In their influential book “The Second Machine Age: Work, Progress, and Prosperity in a Time go Brilliant Technologies“, Messrs Brynjolfsson and McAfee chart this phenomenon. The Economist sums up the book very well;
“Innovation has always driven advances in mankind’s standard of living, from agriculture to electricity. Information technology, the authors argue, is quantitatively and qualitatively different. It is, thanks to Moore’s law, exponential: its effects, barely perceptible for the first few decades, are turning explosive. It is also digital. Formerly complex tasks can be mastered then reproduced and distributed at almost no cost. Finally, it is recombinant, merging separate, existing innovations and innovators through networks and crowdsourcing.”

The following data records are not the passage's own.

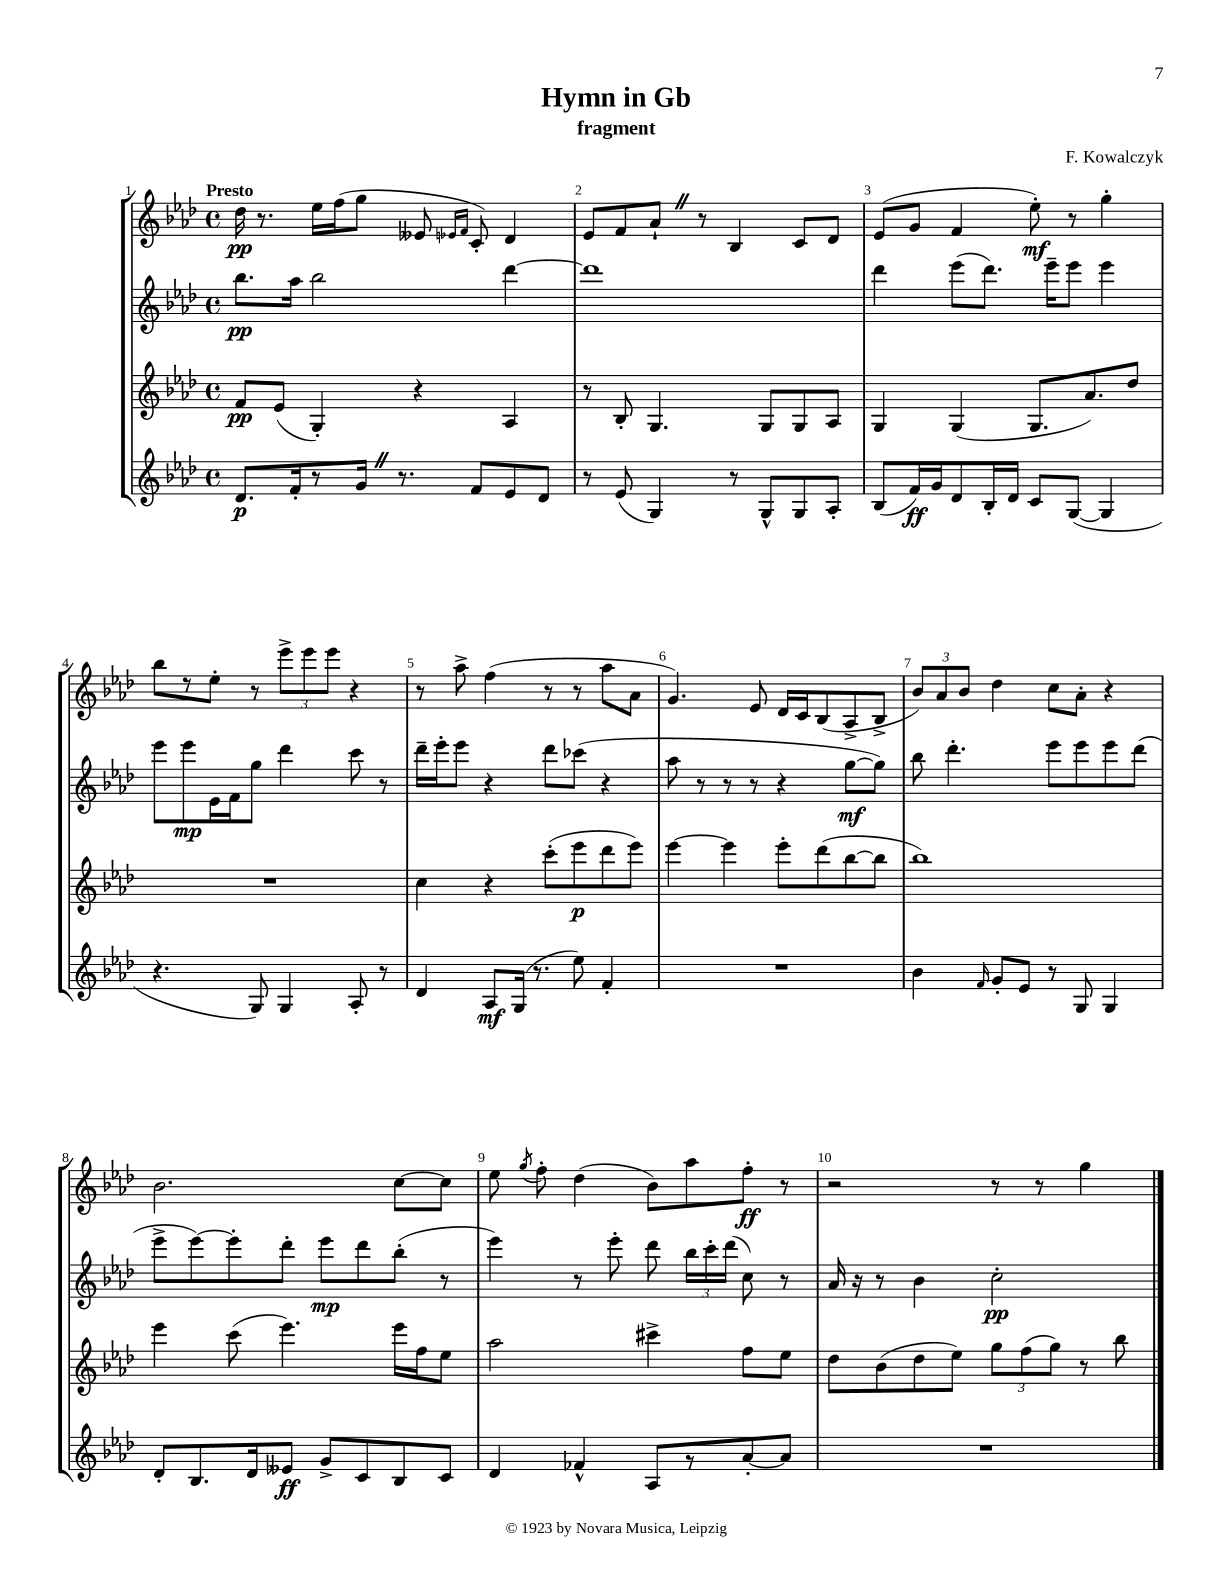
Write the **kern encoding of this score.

**kern	**dynam	**kern	**dynam	**kern	**dynam	**kern	**dynam
*part4	*part4	*part3	*part3	*part2	*part2	*part1	*part1
*staff4	*staff4	*staff3	*staff3	*staff2	*staff2	*staff1	*staff1
*clefG2	*	*clefG2	*	*clefG2	*	*clefG2	*
*k[b-e-a-d-]	*	*k[b-e-a-d-]	*	*k[b-e-a-d-]	*	*k[b-e-a-d-]	*
*M4/4	*	*M4/4	*	*M4/4	*	*M4/4	*
*met(c)	*	*met(c)	*	*met(c)	*	*met(c)	*
=1	=1	=1	=1	=1	=1	=1	=1
!	!	!	!	!	!	!LO:TX:a:B:t=Presto	!
8.d-/L	p	8f/L	pp	8.bb-\L	pp	16dd-\	pp
.	.	.	.	.	.	8.r	.
.	.	(8e-/J	.	.	.	.	.
16f'/k	.	.	.	16aa-\Jk	.	.	.
8r	.	4G'/)	.	2bb-\	.	16ee-\LL	.
.	.	.	.	.	.	(16ff\J	.
16gZ/Jk	.	.	.	.	.	8gg\J	.
8.r	.	.	.	.	.	.	.
.	.	4r	.	.	.	8e--X/	.
.	.	.	.	.	.	16qqe-X/LL	.
.	.	.	.	.	.	16qqf/JJ	.
8f/L	.	.	.	.	.	8c'/)	.
8e-/	.	4A-/	.	[4ddd-\	.	4d-/	.
8d-/J	.	.	.	.	.	.	.
=2	=2	=2	=2	=2	=2	=2	=2
8r	.	8r	.	1ddd-]	.	8e-/L	.
(8e-/	.	8B-'/	.	.	.	8f/	.
4G/)	.	4.G/	.	.	.	8a-`Z/J	.
.	.	.	.	.	.	8r	.
8r	.	.	.	.	.	4B-/	.
8G^^/L	.	8G/L	.	.	.	.	.
8G/	.	8G/	.	.	.	8c/L	.
8A-'/J	.	8A-/J	.	.	.	8d-/J	.
=3	=3	=3	=3	=3	=3	=3	=3
(8B-/L	.	4G/	.	4ddd-\	.	(8e-/L	.
16f/L)	ff	.	.	.	.	8g/J	.
16g/J	.	.	.	.	.	.	.
8d-/	.	(4G/	.	(8eee-\L	.	4f/	.
16B-'/L	.	.	.	8.ddd-\J)	.	.	.
16d-/JJ	.	.	.	.	.	.	.
8c/L	.	8.G/L	.	.	.	8ee-'\)	mf
.	.	.	.	16eee-~\KL	.	.	.
([8G/J	.	.	.	8eee-\J	.	8r	.
.	.	8.a-/)	.	.	.	.	.
4G/]	.	.	.	4eee-\	.	4gg'\	.
.	.	8dd-/J	.	.	.	.	.
!!LO:LB:g=z
=4	=4	=4	=4	=4	=4	=4	=4
4.r	.	1r	.	8eee-\L	.	8bb-\L	.
.	.	.	.	8eee-\	mp	8r	.
.	.	.	.	16e-\L	.	8ee-'\J	.
.	.	.	.	16f\J	.	.	.
8G/)	.	.	.	8gg\J	.	8r	.
4G/	.	.	.	4ddd-\	.	12eee-^\L	.
.	.	.	.	.	.	12eee-\	.
.	.	.	.	.	.	12eee-\J	.
8A-'/	.	.	.	8ccc\	.	4r	.
8r	.	.	.	8r	.	.	.
=5	=5	=5	=5	=5	=5	=5	=5
4d-/	.	4cc\	.	16ddd-~\LL	.	8r	.
.	.	.	.	16eee-'\J	.	.	.
.	.	.	.	8eee-\J	.	8aa-^\	.
8A-/L	mf	4r	.	4r	.	(4ff\	.
(16G/Jk	.	.	.	.	.	.	.
8.r	.	.	.	.	.	.	.
.	.	(8ccc'\L	.	8ddd-\L	.	8r	.
8ee-\)	.	8eee-\	p	(8ccc-X\J	.	8r	.
4f'/	.	8ddd-\	.	4r	.	8aa-\L	.
.	.	8eee-\J)	.	.	.	8a-\J	.
=6	=6	=6	=6	=6	=6	=6	=6
1r	.	[4eee-\	.	8aa-\	.	4.g/)	.
.	.	.	.	8r	.	.	.
.	.	4eee-\]	.	8r	.	.	.
.	.	.	.	8r	.	8e-/	.
.	.	8eee-'\L	.	4r	.	16d-/LL	.
.	.	.	.	.	.	16c/J	.
.	.	(8ddd-\	.	.	.	(8B-/	.
.	.	[8bb-\	.	[8gg\L	mf	8A-^/	.
.	.	8bb-\J]	.	8gg\J])	.	8B-^/J	.
=7	=7	=7	=7	=7	=7	=7	=7
4b-\	.	1bb-)	.	8bb-\	.	12b-/L)	.
.	.	.	.	.	.	12a-/	.
.	.	.	.	4.ddd-'\	.	.	.
.	.	.	.	.	.	12b-/J	.
16qqf/	.	.	.	.	.	.	.
8g'/L	.	.	.	.	.	4dd-\	.
8e-/J	.	.	.	.	.	.	.
8r	.	.	.	8eee-\L	.	8cc\L	.
8G/	.	.	.	8eee-\	.	8a-'\J	.
4G/	.	.	.	8eee-\	.	4r	.
.	.	.	.	(8ddd-\J	.	.	.
!!LO:LB:g=z
=8	=8	=8	=8	=8	=8	=8	=8
8d-'/L	.	4eee-\	.	8eee-^\L	.	2.b-\	.
8.B-/	.	.	.	[8eee-\)	.	.	.
.	.	(8ccc\	.	8eee-'\]	.	.	.
16d-/k	.	.	.	.	.	.	.
8e--X/J	ff	4.eee-\)	.	8ddd-'\J	.	.	.
8g^/L	.	.	.	8eee-\L	mp	.	.
8c/	.	.	.	8ddd-\	.	.	.
8B-/	.	16eee-\LL	.	(8bb-'\J	.	[8cc\L	.
.	.	16ff\J	.	.	.	.	.
8c/J	.	8ee-\J	.	8r	.	8cc\J]	.
=9	=9	=9	=9	=9	=9	=9	=9
4d-/	.	2aa-\	.	4eee-\)	.	8ee-\	.
.	.	.	.	.	.	8qgg/	.
.	.	.	.	.	.	8ff'\	.
4f-X^^/	.	.	.	8r	.	(4dd-\	.
.	.	.	.	8eee-'\	.	.	.
8A-/L	.	4ccc#X^\	.	8ddd-\	.	8b-\L)	.
8r	.	.	.	24bb-\LL	.	8aa-\	.
.	.	.	.	24ccc'\	.	.	.
.	.	.	.	(24ddd-\JJ	.	.	.
[8a-'/	.	8ff\L	.	8cc\)	.	8ff'\J	ff
8a-/J]	.	8ee-\J	.	8r	.	8r	.
=10	=10	=10	=10	=10	=10	=10	=10
1r	.	8dd-\L	.	16a-/	.	2r	.
.	.	.	.	16r	.	.	.
.	.	(8b-\	.	8r	.	.	.
.	.	8dd-\	.	4b-\	.	.	.
.	.	8ee-\J)	.	.	.	.	.
.	.	12gg\L	.	2cc'\	pp	8r	.
.	.	(12ff\	.	.	.	.	.
.	.	.	.	.	.	8r	.
.	.	12gg\J)	.	.	.	.	.
.	.	8r	.	.	.	4gg\	.
.	.	8bb-\	.	.	.	.	.
==	==	==	==	==	==	==	==
*-	*-	*-	*-	*-	*-	*-	*-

These spikes occur in a phenomenon that some have come to call Platform moments. Deloitte explains this as a series of events;
1. The cost to performance ration of the 3 building blocks, compute, storage and bandwidth has improved exponentially over the last few years
2. Innovation is built on these building blocks and they drive up value and competitiveness, so as more and more attempt to leverage this phenomenon, the effect of no 1 is further amplified
3. Innovations start to coalesce and combine to form platforms and ecosystems that then drive innovation as a whole, bringing exponential change and disruption
So in a nutshell, the slow upward trajectory of progress of individual components begin to build up into platforms that can suddenly launch us into accelerated progress that seems so sudden, and out of nowhere. It is with this framework that I will attempt to describe some parts of the elephant and then predict some of the possible platforms and spikes that could come, but by no means will I ever even imagine to pretend to be able to describe the elephant. That would be as absurd as being an old Mongolian solider on my horse (before the invention of the automobile) trying to predict the future of electric cars.